--- EXERCISE BRIEF ---
Transcribe the listing that follows in full, omitting pictures.

--- SUPPLIED DATA ---
+===+

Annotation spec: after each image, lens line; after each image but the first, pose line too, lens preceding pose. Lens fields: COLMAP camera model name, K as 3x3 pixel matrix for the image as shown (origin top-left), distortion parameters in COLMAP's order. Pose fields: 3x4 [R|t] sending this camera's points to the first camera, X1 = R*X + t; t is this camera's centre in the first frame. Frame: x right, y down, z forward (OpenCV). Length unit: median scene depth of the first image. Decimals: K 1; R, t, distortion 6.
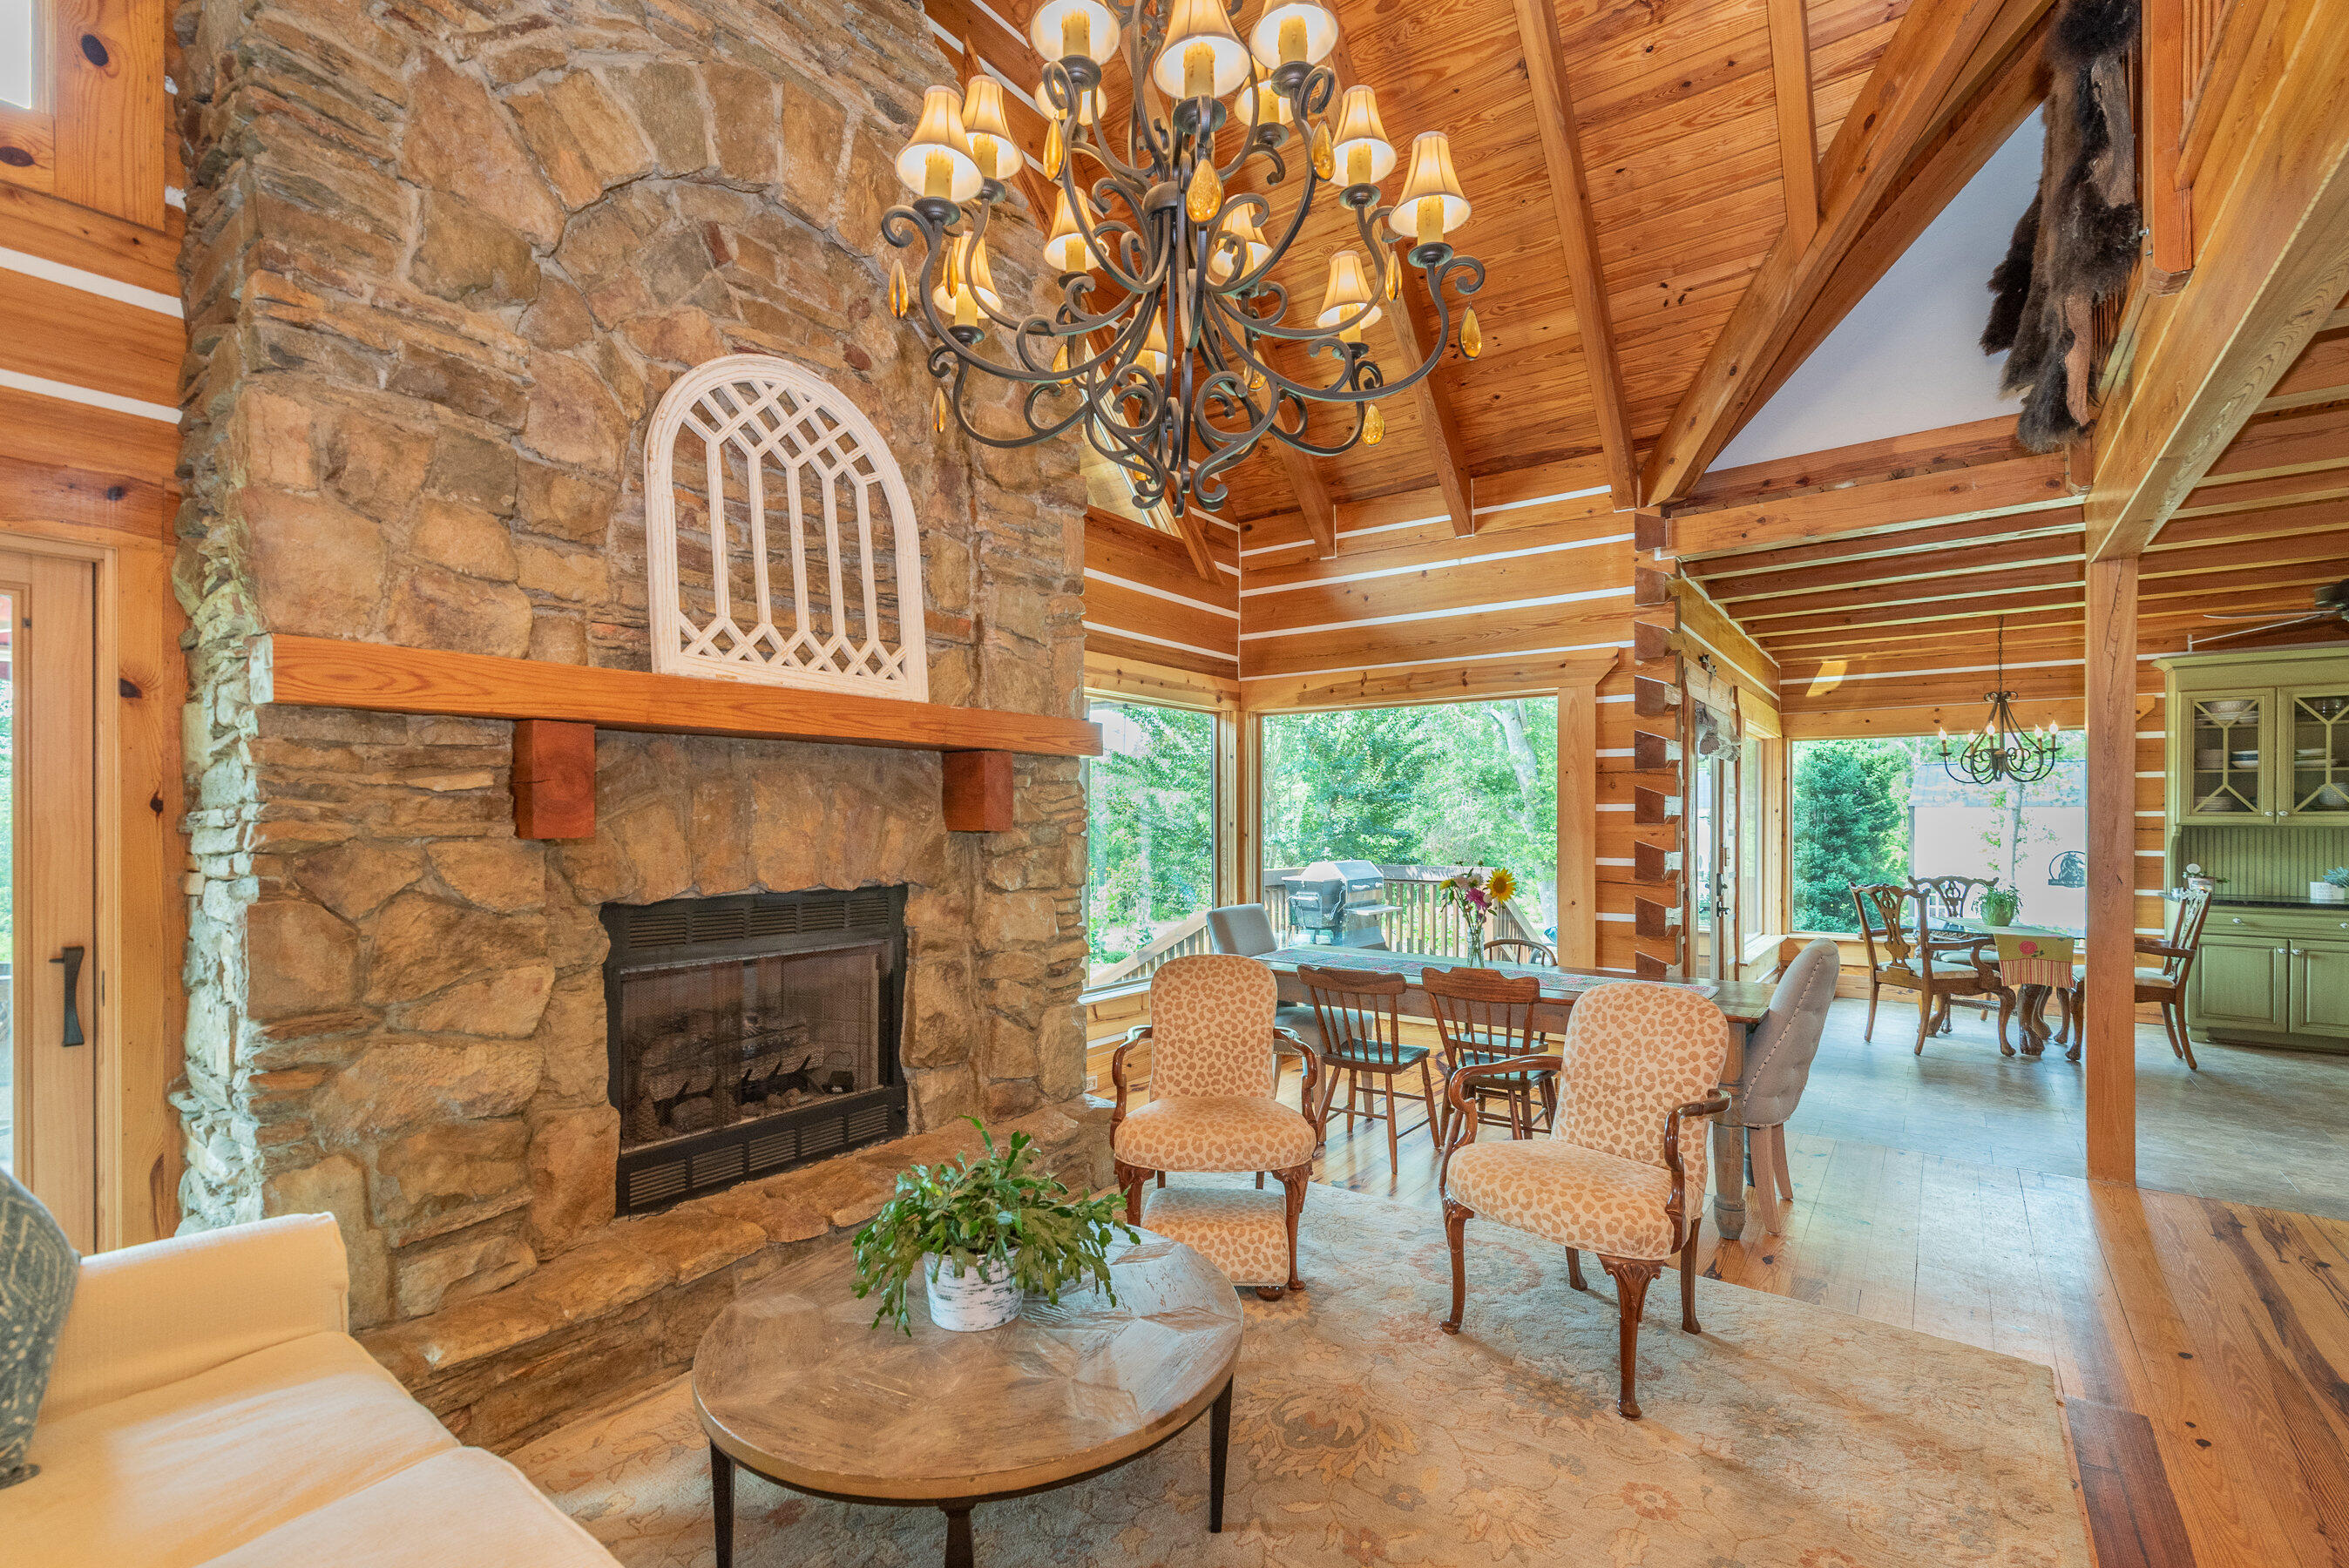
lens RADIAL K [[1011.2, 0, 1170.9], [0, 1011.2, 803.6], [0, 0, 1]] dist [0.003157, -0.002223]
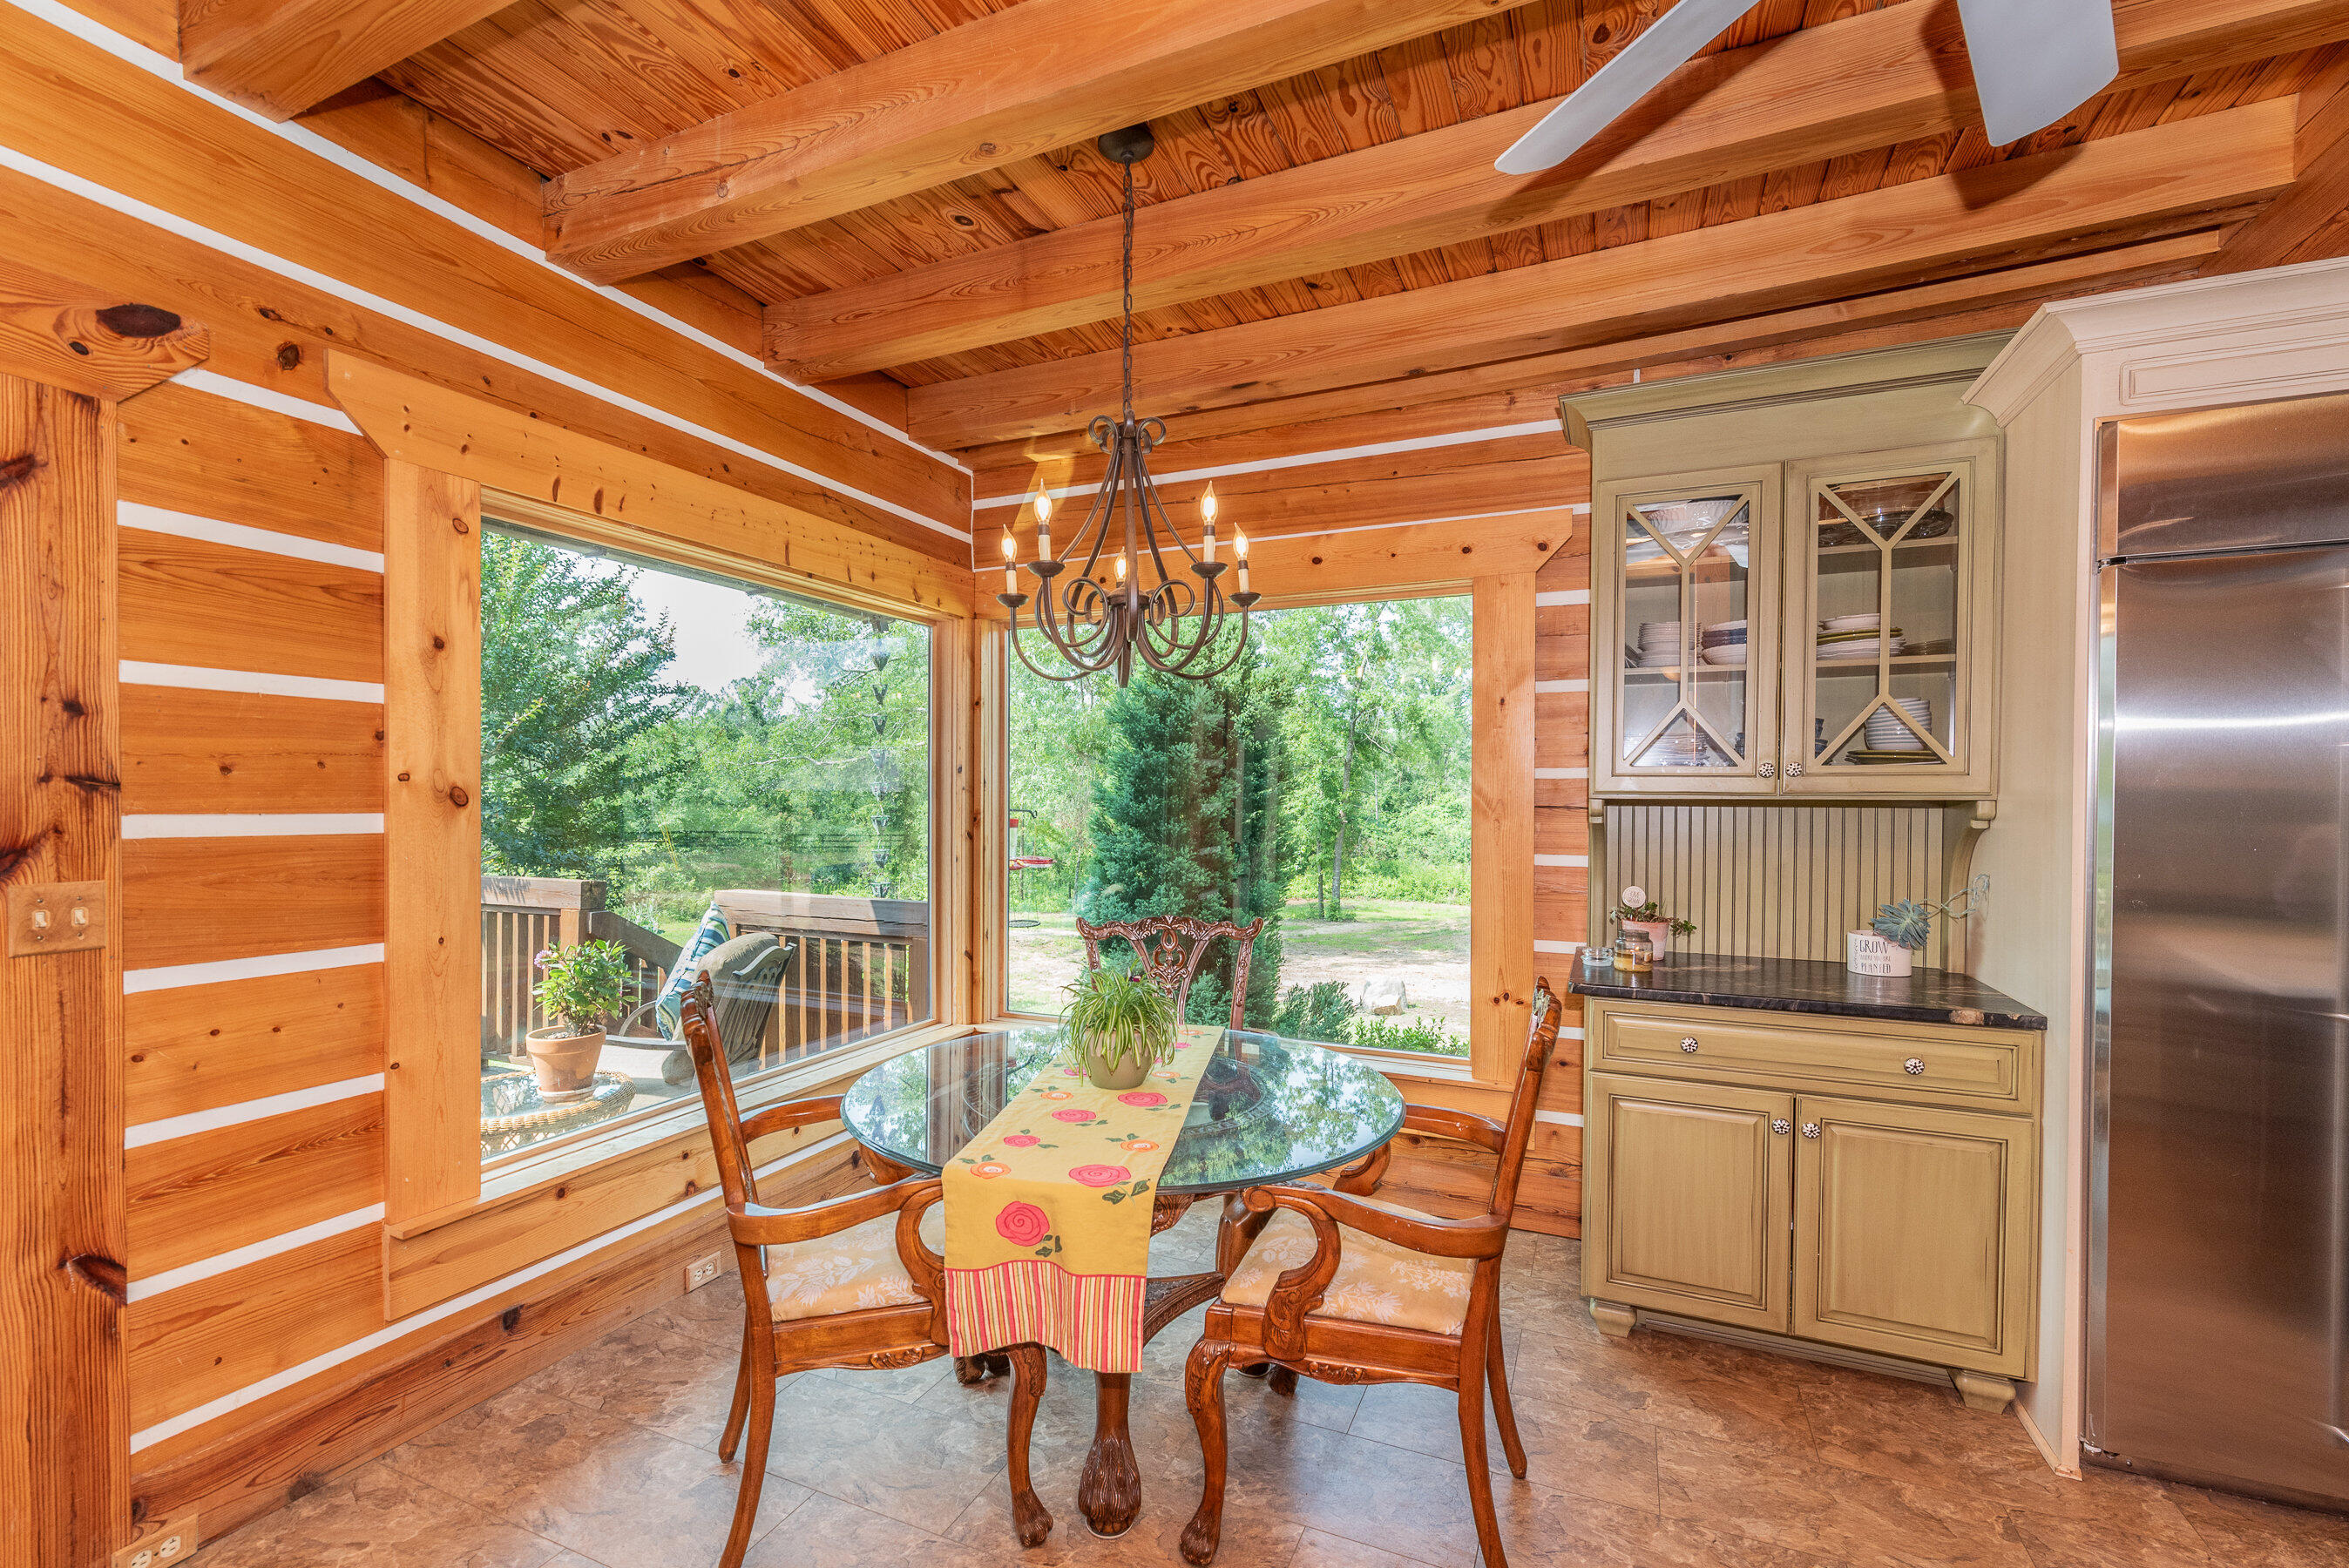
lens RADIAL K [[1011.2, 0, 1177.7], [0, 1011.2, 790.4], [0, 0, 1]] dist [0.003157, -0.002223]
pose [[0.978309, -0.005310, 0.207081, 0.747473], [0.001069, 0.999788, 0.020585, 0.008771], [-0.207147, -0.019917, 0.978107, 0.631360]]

+===+

--- EXERCISE RESULT ---
Annotation spec: after each image, lens line; after each image but the first, pose line too, lens preceding pose. Lens fields: COLMAP camera model name, K as 3x3 pixel matrix for the image as shown (origin top-left), distortion parameters in COLMAP's order. Pose fields: 3x4 [R|t] sending this camera's points to the first camera, X1 = R*X + t; t is this camera's centre in the first frame. Frame: x right, y down, z forward (OpenCV). Length unit: median scene depth of the first image. Decimals: K 1; R, t, distortion 6.
lens RADIAL K [[1011.2, 0, 1170.9], [0, 1011.2, 803.6], [0, 0, 1]] dist [0.003157, -0.002223]
lens RADIAL K [[1011.2, 0, 1177.7], [0, 1011.2, 790.4], [0, 0, 1]] dist [0.003157, -0.002223]
pose [[0.978309, -0.005310, 0.207081, 0.747473], [0.001069, 0.999788, 0.020585, 0.008771], [-0.207147, -0.019917, 0.978107, 0.631360]]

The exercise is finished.